Personal information
- Born: May 21, 1929 Greeley, Colorado, U.S.
- Died: 2024 (aged 95)
- Listed height: 5 ft 10 in (1.78 m)
- Listed weight: 182 lb (83 kg)

Career information
- High school: Abraham Lincoln (Los Angeles, California)
- College: Loyola (CA)
- NFL draft: 1953: undrafted

Career history
- Philadelphia Eagles (1953–1956); Hamilton Tiger-Cats (1958);

Career NFL statistics
- Rushing yards: 711
- Rushing average: 3.3
- Receptions: 69
- Receiving yards: 1,024
- Total touchdowns: 14
- Stats at Pro Football Reference

= Hal Giancanelli =

American football player (born 1929)

Harold Arthur Giancanelli (May 21, 1929 – 2024) was an American professional football player who was a Halfback for four seasons with the Philadelphia Eagles of the National Football League (NFL). He played college football for the Loyola Lions.

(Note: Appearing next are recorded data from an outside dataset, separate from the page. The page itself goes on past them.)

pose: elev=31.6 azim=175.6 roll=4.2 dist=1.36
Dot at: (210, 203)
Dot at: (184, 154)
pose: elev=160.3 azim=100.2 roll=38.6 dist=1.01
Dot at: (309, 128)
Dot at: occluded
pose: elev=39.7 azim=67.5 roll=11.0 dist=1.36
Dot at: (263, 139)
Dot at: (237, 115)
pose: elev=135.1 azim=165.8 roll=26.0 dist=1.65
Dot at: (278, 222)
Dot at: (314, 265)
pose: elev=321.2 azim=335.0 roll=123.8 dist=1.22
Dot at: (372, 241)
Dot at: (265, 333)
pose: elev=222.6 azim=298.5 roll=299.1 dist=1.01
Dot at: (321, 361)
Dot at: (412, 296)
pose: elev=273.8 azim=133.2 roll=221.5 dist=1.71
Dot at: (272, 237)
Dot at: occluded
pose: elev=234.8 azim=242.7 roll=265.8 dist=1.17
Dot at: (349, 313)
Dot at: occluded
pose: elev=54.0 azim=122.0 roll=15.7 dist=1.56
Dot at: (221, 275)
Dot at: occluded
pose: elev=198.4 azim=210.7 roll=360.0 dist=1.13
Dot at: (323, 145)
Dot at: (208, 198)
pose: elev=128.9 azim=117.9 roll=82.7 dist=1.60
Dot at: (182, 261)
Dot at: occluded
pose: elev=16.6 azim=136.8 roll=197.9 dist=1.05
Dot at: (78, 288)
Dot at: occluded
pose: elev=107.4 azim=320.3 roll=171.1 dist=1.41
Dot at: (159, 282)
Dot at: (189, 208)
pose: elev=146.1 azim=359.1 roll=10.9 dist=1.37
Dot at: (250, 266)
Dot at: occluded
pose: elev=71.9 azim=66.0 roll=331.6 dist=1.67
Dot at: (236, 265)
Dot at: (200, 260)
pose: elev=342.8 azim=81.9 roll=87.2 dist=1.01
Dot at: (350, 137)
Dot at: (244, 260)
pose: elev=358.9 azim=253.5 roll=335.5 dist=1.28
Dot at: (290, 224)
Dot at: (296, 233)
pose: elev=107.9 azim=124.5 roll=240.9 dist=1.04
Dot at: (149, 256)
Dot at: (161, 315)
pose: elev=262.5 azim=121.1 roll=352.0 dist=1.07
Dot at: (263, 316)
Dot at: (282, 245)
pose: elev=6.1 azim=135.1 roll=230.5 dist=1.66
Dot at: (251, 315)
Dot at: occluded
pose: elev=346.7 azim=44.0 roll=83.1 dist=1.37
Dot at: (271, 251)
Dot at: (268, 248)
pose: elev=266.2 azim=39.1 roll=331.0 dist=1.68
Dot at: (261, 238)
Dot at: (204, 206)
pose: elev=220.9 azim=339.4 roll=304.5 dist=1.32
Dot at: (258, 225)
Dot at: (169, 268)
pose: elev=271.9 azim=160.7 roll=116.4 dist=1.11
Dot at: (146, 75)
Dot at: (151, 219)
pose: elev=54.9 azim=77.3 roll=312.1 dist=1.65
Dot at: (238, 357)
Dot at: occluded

Prior to his NFL career, Giancanelli served in the Navy during the Korean War. After his NFL career, and a brief stop in the Canadian Football League (CFL) where he won the 1958 Grey Cup with the Hamilton Tiger Cats, Giancanelli returned to his alma mater and served as the head football coach at Lincoln High School. From there he became the head football coach at El Camino Real High School just prior to that school's opening in 1969. He died in 2024, at the age of 95.